То, что произошло с Борисом и Глебом, — не трагедия власти, хотя власть была предлогом и поводом трагедии, но трагедия носителей нравственного сознания в безнравственной жизни, перед явлением зла: не человек цепляется и держится за власть, но власть — за человека, потому что она не может представить себе, что можно быть свободным в ее отношении. В этом смысле история Бориса и Глеба сохраняет свою актуальность и в наше время: ее уроки выросли в цене. Но значит ли это, что они будут усвоены и теми, кому они более всего нужны!

Современный мыслитель, проницательно и остро почувствовавший точку сопряжения той старой истории с днем сегодняшним и указавший тайный нерв общей ситуации, пишет:

Власть первым ставит вопрос о власти и наше ответное молчание понимает в свою пользу […]. Свежая власть часто мало понимает сама себя, но тем безошибочнее ее жесты. Она велит в сущности всегда одно — «организовать жизнь». Цель власти — власть. Вопрос о власти главный, с откровенной простотой говорит она.

Мы так не думаем. Мы просим не принимать наше молчание в ответ на запрос власти за безразличие или уступку. Как–то объясниться мы все–таки должны. Тогда не будем много рассуждать, просто вспомним один эпизод. События в самом начале государств, движений рано и надолго вперед угадывают ход истории.

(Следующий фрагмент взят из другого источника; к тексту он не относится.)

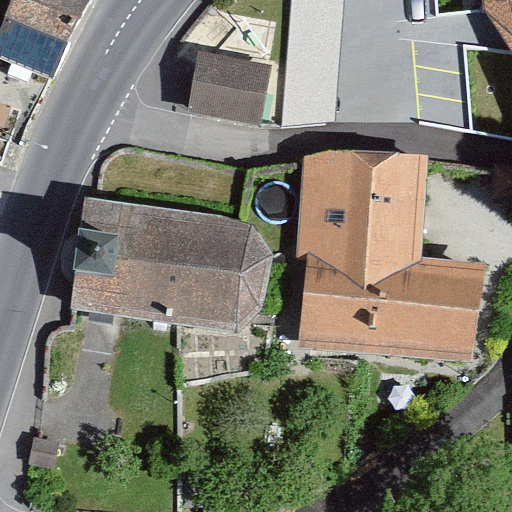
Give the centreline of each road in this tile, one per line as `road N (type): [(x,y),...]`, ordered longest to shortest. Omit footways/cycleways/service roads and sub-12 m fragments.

В «Сказании о Борисе и Глебе» многое из будущего было предугадано — в том, что касается духовной ситуации проблемы, — с подлинной точностью, и анализ текста под этим углом зрения подтверждает невольные прозрения старой истории о злобе сего дня:

При первом прикосновении к миру разум заходит в свои лабиринты невольно, не может не впасть в антитетику […], и только тот, кто не будет прятаться от этой правды, имеет шанс увидеть свое крушение как разума, крушение своих проектов, своих надежд на синтез. Если бы только минута отрезвления длилась. Она никогда не длится. Для разума стоять открыто перед вызовом мира слишком невыносимо. Проснувшийся было от сна о единстве, он тут же находит целых две возможности снова забыться и впадает или в скептическую безнадежность — все равно ничего не поймешь, какие умы пытались и только разошлись, — или впасть в догматическое упрямство.

[…] «То и другое смерть здравой философии», только первый вид смерти, скептическую безнадежность можно назвать эвтаназией, легкой смертью, а догматическая смерть тяжелее и для умирающего и для близких. Все претендуют расслышать в вызове мира приказ. Но вызов мира никогда не диктует. Его невыносимость как раз в том, что он ничего не велит. Он молчаливый и из молчания никогда не выйдет, как никогда не кончится терпение народа, терпение земли.